Die Advokaten treten in die Alserstraße hinaus. Diese dumpfe, von Zinskasernen beschattete Straße scheint einem luftig und licht, wenn man aus dem Schwurgericht kommt.

»Justament bin ich nicht weggegangen, wie er sie einfangen wollte!« sagt Dr. Wildberg.

»Was haben Sie davon? Gerettet haben Sie sie nicht. Glauben Sie, die kommt ihm aus?«

»Na ja, das ist richtig. Dieser Riegl ist doch der ärgste. Man hätte eigentlich gar nicht weggehen sollen.«

»Schön ... Sie sind ein Idealist und haben keinen Hunger. Aber ich! Gehen Sie in den Riedhof speisen?«

»Nein. Volksgarten. Im Sommer! Es ist beinahe wie am Land dorten.«

»Schön. Auf Wiedersehen, Herr Kollega!«

Dr. Wildberg geht allein über den Franzensring. Dieser Riegl geht ihm doch im Kopf herum. Wenn er den einmal erwischt! Mit dem wird's noch was geben! ... Wie würde er sich dieser böhmischen Bäuerin angenommen haben! Wenn sie aufstand, blöde um sich schaute und etwas sagen wollte, wäre er, sofort, auch aufgesprungen: »Bitte, Herr Präsident, meine Klientin will etwas sagen ...« Das Halstüchelkunststück hätte protokolliert werden können! Na, wenn er einmal mit dem Riegl zusammenkommt! ...

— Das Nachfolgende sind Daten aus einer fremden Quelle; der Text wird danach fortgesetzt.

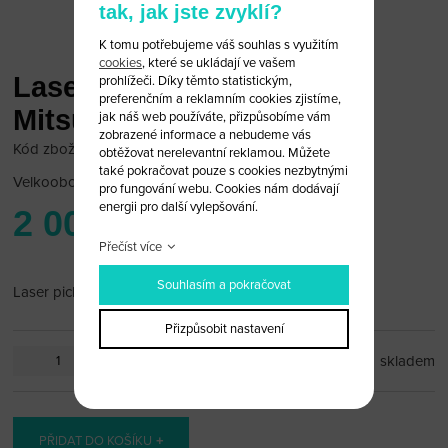
tak, jak jste zvyklí?
K tomu potřebujeme váš souhlas s využitím
cookies
, které se ukládají ve vašem
Laser pick HU 56 Volvo
prohlížeči. Díky těmto statistickým,
preferenčním a reklamním cookies zjistíme,
Mitsubishi
jak náš web používáte, přizpůsobíme vám
zobrazené informace a nebudeme vás
Kód zboží: Laser pick 10
obtěžovat nerelevantní reklamou. Můžete
také pokračovat pouze s cookies nezbytnými
Velkoobchodní cena:
po přihlášení
pro fungování webu. Cookies nám dodávají
energii pro další vylepšování.
2 000 Kč
Přečíst více
Souhlasím a pokračovat
Laser pick HU 56 Volvo Mitsubishi
Přizpůsobit nastavení
ks
skladem
PŘIDAT DO KOŠÍKU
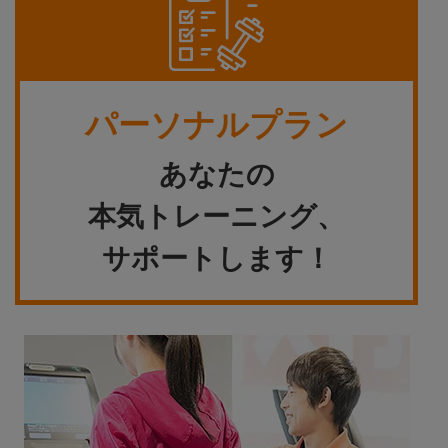
パーソナルプラン
あなたの
本気トレーニング、
サポートします！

In diesem Moment kam zufällig wieder dieses junge Mädel von Vormittag im blauen englischen Kleid, mit dem revoltierend hellen Strohhut samt violettem Seidenband an ihm vorüber! Sie schwebt vorbei, ohne ihn eines Blickes zu würdigen. Aber konnte ihr voll ins Gesicht sehen, ins ovale, vom Alpensommer gerötete Gesicht. Übrigens raffte sie straff anliegend ihren Rock mit der Rechten zusammen, die Linie war nicht übel; Schnallenschuhe, schwarzseidene Strümpfe, ein fast allzu zarter Knöchel ... Ein Air von Gepflegtheit, Wohlstand, Reinheit ging von diesem Mädchen aus ...

Wieder verankerte sich sein Blick an ihr, unwillkürlich mußte er ihr im Lichtmeer nachsehen, solang er konnte. Als sie ihm endlich entschwand, fiel ihm sofort wieder die Causa Zelesny-Hofbauer ein, die morgige Berufungsverhandlung und der § 76 der Gewerbeordnung.